For Új Szó, a Hungarian-language daily appearing in southern Slovakia - it's clear that Slovakia must apologise for the decrees that are still in force:

“As far as an apology is concerned, László Kövér is right. Slovakia should have apologised long ago. It costs nothing and would be an important gesture. The fact that the Slovak parliament has not brought itself to do this since 1993 points solely to the pettiness of the country's leaders. Sooner or later Slovakia must come to terms with the legacy of the Beneš Decrees, no matter how difficult that is.”

Népszava (HU) /

Will we ever lay a wreath together?

By adopting the destructive strategies of its neighbouring country Slovakia is certainly not improving the situation, Népszava criticises:

“The Orbán government has been demanding more respect for years, sometimes from Europe, sometimes from a neighbouring country. But can you get respect if you don't show respect for others? ... Slovakia's foreign ministry has now turned Budapest's favourite weapon against Hungary by also demanding more respect.
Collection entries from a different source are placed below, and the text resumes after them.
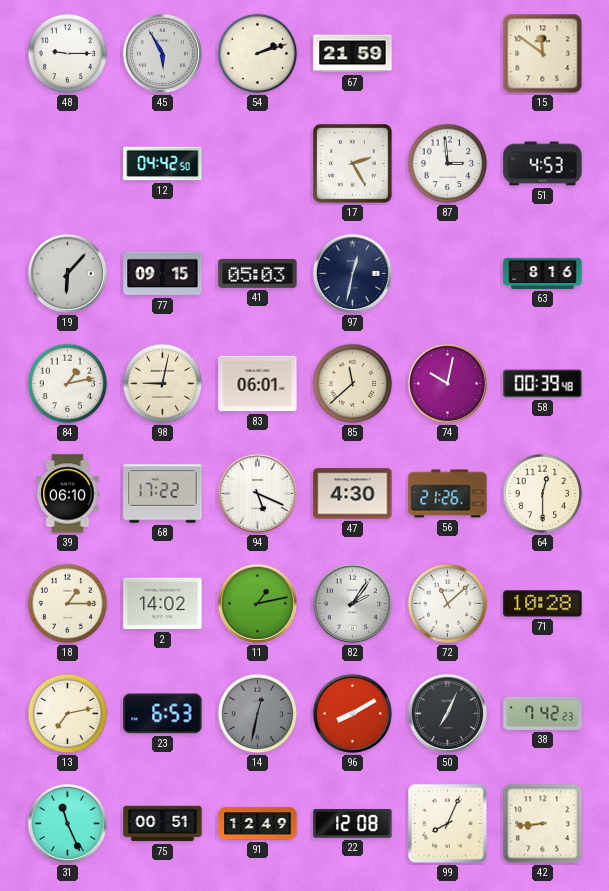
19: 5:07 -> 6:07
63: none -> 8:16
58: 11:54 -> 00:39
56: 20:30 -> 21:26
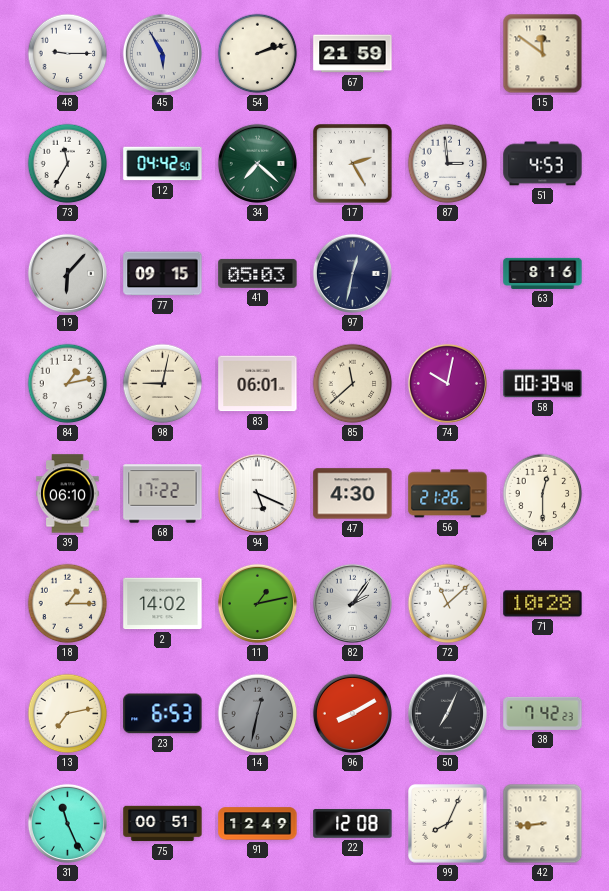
73: none -> 11:35
34: none -> 7:22
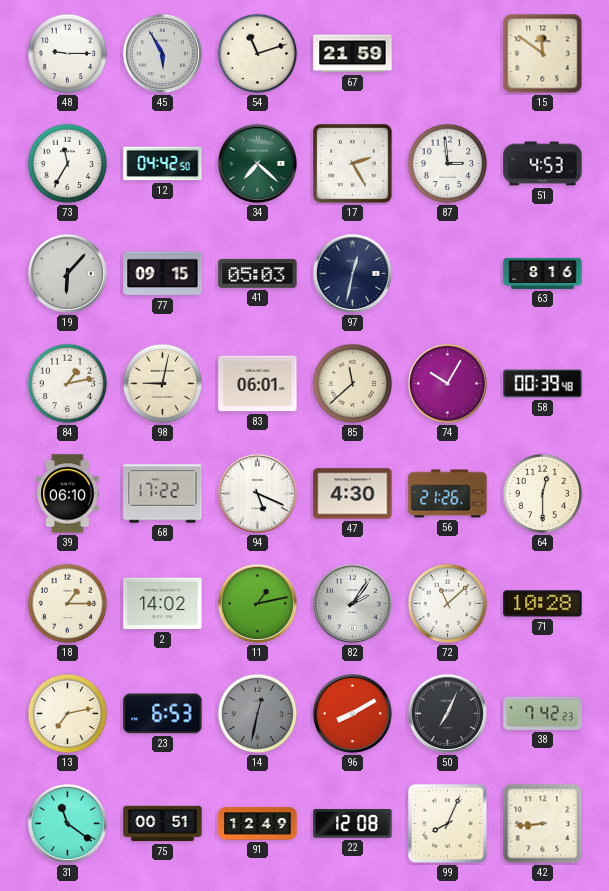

Under such circumstances and with this kind of political leadership, will we ever reach the point where a joint wreath-laying ceremony can take place?”

Pravda (SK) /

Still no sign of sincere regret

It's not as if there were no models for bilateral reconciliation, Pravda notes:

“What is missing here is a mutual agreement similar to the one reached by the Czech Republic and Germany in 1997, in which the Germans admitted their guilt and responsibility for the consequences of Nazi policies, while the Czech Republic apologised for the expulsion of the Sudeten Germans from Czechoslovakia. ... Unfortunately, only one politician on our side has been advocating reconciliation for years. The former speaker of the Slovak National Council František Mikloško personally apologised to the Hungarians living in Slovakia in 2005. The bishops also asked for forgiveness. But sincere regret on the part of both states is lacking.”